A criança cujo cadáver jaz como uma boneca de trapos ao lado dos automóveis que supostamente a levavam a ela e à sua família para um lugar seguro, é um símbolo da última guerra do Líbano; foi arremessada do veículo no qual ela e a sua família viajavam no sul do Líbano fugindo da sua aldeia – seguindo as próprias instruções de Israel. O seu nome é ainda desconhecido, pois os seus pais foram aparentemente mortos no mesmo ataque aéreo israelita. Não um soldado desconhecido, mas uma criança desconhecida.
A história de sua morte, no entanto, está bem documentada. No sábado, as tropas israelitas ordenaram aos habitantes da pequena aldeia fronteiriça de Marwaheen – aparentemente usando um altifalante – que abandonassem as suas casas antes das 18 horas. Marwaheen está próxima do lugar onde os guerrilheiros do Hezbolá irromperam através do arame da fronteira há uma semana para capturar dois soldados israelitas e matar outros três, o ataque que provocou esta última guerra cruel no Líbano. Os aldeões obedeceram às ordens israelitas e inicialmente pediram protecção a tropas locais da ONU do batalhão do Ghana.
Mas os soldados do Ghana, obedecendo a directrizes estabelecidas pela sede da ONU em Nova York em 1996, recusaram-se a permitir que os civis libaneses entrassem na sua base. Por terrível ironia, as regras da ONU tinham sido traçadas depois dos seus soldados terem dado protecção a civis durante um bombardeamento israelita do sul do Líbano em 1996, no qual 186 libaneses, mais da metade deles crianças, foram massacrados quando os israelitas bombardearam o complexo da ONU em Canaã, no qual lhes tinha sido dado asilo.
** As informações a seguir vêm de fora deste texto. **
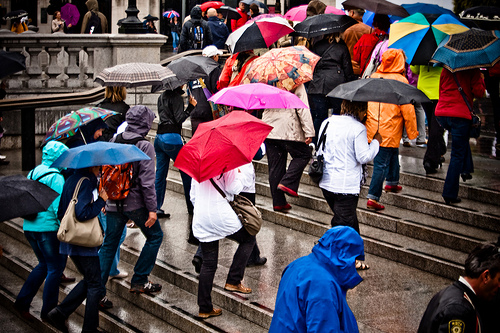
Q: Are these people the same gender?
A: Yes, all the people are female.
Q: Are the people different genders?
A: No, all the people are female.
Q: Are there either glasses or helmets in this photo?
A: No, there are no helmets or glasses.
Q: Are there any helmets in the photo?
A: No, there are no helmets.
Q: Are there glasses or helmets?
A: No, there are no helmets or glasses.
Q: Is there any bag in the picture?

De maneira que a gente de Marwaheen partiu para o norte num combóio de automóveis que apenas uns minutos mais tarde, perto da aldeia de Tel Harfa, foram atacados por um caça‑bombardeiro F-16 israelita. Bombardeou todos os automóveis e matou pelo menos 20 dos civis que viajavam neles, muitos deles mulheres e crianças. Doze pessoas foram queimadas vivas nos seus veículos, mas outras, incluindo a criança que jaz como uma boneca de trapos perto do incendiado combóio civil de carros, cuja fotografia foi tirada – com grande risco – por um fotógrafo da Associated Press, Nasser Nasser, foram arremessados dos automóveis pela explosão das bombas e caíram nos campos e vales perto da cena do ataque. Não houve um pedido de desculpas nem expressão de pesar de Israel por estas mortes.
Os inocentes continuaram a morrer ontem em ataques aéreos israelitas por todo o Líbano. Cinco civis foram mortos quando um míssil israelita atingiu uma casa perto da cidade de Nabateia. Três membros da família Hamed morreram juntamente com a sua empregada do Sri Lanka. Na aldeia de Srifa, no sul, ataques aéreos israelitas aplainaram 15 casas que eram os lares de pelo menos 23 pessoas, mas – sem guindastes capazes de chegar a essa parte do país – não houve forma de resgatar quem quer que estivesse vivo preso nos edifícios.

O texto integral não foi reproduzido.